Bug #849
closeddomain controller "hot fail over" can take forever
0%
Description
Recent testing at Nexenta uncovered a flaw in the fix for:
http://bugs.opensolaris.org/bugdatabase/view_bug.do?bug_id=6779186
(need domain controller hot failover)
The new smbd_dc_monitor thread appears to get stuck,
taking a long time to give up on the current DC and
pick a new one. Can take hours.
Updated by Gordon Ross about 12 years ago
- Subject changed from domain controller "hot fail over" fails to domain controller "hot fail over" sometimes fails
Updated by Gordon Ross about 12 years ago
It appears the cause of the smbd_dc_monitor thread getting stuck is
contention for the mutex smbrdr_screate_mtx in
usr/src/lib/smbsrv/libsmbrdr/common/smbrdr_session.c
Anything attempting to use this connection will hold that mutex
for the duration of the connection setup attempt, which may take
several minutes before it fails and gives up the mutex.
Updated by Gordon Ross about 12 years ago
The things most often blocking progress of smb_ddiscover_main were:
1: libmlsvc: netlogon_logon(), trying to open a pipe to the current DC.
2: smbd: smbd_dc_monitor() / dssetup_check_service() ditto, and
3: occasionally: mlsvc_timecheck(), opening /pipe/srvsvc to the DC.
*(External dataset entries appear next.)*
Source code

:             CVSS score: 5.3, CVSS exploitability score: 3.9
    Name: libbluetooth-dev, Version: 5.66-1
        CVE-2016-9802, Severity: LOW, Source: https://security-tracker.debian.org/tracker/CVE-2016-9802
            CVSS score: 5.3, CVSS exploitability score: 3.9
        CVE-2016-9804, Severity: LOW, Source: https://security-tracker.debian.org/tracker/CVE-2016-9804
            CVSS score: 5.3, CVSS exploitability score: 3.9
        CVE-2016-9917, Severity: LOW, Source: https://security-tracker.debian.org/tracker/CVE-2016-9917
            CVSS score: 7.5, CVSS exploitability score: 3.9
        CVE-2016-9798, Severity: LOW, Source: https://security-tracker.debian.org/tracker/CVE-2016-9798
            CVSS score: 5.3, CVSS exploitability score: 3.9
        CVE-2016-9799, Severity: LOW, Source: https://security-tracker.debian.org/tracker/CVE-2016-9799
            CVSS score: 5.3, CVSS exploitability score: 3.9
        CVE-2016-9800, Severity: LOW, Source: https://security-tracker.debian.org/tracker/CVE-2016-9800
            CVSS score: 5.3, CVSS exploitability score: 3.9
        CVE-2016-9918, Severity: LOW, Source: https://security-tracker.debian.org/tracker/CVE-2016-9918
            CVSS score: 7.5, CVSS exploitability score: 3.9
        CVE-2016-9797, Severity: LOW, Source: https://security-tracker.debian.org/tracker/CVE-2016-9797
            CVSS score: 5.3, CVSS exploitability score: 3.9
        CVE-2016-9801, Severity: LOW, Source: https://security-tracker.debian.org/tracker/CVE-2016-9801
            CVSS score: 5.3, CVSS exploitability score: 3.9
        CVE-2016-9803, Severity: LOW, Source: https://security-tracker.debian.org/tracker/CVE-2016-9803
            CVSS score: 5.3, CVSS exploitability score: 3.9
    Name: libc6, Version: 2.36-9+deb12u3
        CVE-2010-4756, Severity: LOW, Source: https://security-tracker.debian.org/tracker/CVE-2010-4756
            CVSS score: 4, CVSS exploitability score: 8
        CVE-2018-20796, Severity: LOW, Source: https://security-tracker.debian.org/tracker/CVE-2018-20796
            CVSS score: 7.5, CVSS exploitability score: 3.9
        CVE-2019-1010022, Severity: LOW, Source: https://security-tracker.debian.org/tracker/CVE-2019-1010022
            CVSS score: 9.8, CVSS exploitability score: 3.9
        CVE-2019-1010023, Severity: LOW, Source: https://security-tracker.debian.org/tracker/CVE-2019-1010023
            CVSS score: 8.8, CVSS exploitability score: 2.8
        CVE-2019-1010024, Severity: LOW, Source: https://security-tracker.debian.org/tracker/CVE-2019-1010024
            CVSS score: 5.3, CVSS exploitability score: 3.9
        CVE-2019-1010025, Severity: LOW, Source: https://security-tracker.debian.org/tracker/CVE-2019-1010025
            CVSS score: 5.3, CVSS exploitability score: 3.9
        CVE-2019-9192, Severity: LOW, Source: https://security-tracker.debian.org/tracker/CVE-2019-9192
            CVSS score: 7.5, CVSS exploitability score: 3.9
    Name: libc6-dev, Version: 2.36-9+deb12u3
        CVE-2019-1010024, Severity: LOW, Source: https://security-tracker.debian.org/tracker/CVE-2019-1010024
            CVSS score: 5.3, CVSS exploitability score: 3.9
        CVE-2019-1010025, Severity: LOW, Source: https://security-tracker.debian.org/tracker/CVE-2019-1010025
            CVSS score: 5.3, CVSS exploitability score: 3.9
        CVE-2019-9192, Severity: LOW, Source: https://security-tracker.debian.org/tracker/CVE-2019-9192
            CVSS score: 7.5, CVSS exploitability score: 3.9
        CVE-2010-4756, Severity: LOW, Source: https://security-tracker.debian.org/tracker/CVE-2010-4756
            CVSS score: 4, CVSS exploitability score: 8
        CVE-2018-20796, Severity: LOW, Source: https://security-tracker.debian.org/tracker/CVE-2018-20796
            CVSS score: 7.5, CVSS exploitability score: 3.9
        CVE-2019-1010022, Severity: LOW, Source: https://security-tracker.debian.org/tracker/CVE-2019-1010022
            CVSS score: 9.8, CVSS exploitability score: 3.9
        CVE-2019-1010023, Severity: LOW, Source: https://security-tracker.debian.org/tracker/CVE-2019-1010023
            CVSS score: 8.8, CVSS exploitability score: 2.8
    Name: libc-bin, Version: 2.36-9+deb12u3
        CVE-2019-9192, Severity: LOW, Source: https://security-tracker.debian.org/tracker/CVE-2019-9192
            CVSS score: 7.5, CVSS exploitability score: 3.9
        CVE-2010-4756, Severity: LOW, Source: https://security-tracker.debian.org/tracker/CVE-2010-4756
For now, make all of these "give way" to the dc location thread,
because that will sometimes change who these other threads
will try to communicate with.
Updated by Gordon Ross about 12 years ago
- Subject changed from domain controller "hot fail over" sometimes fails to domain controller "hot fail over" can take forever
Updated by Gordon Ross about 12 years ago
- Status changed from New to Resolved
changeset: 13328:2f33da224406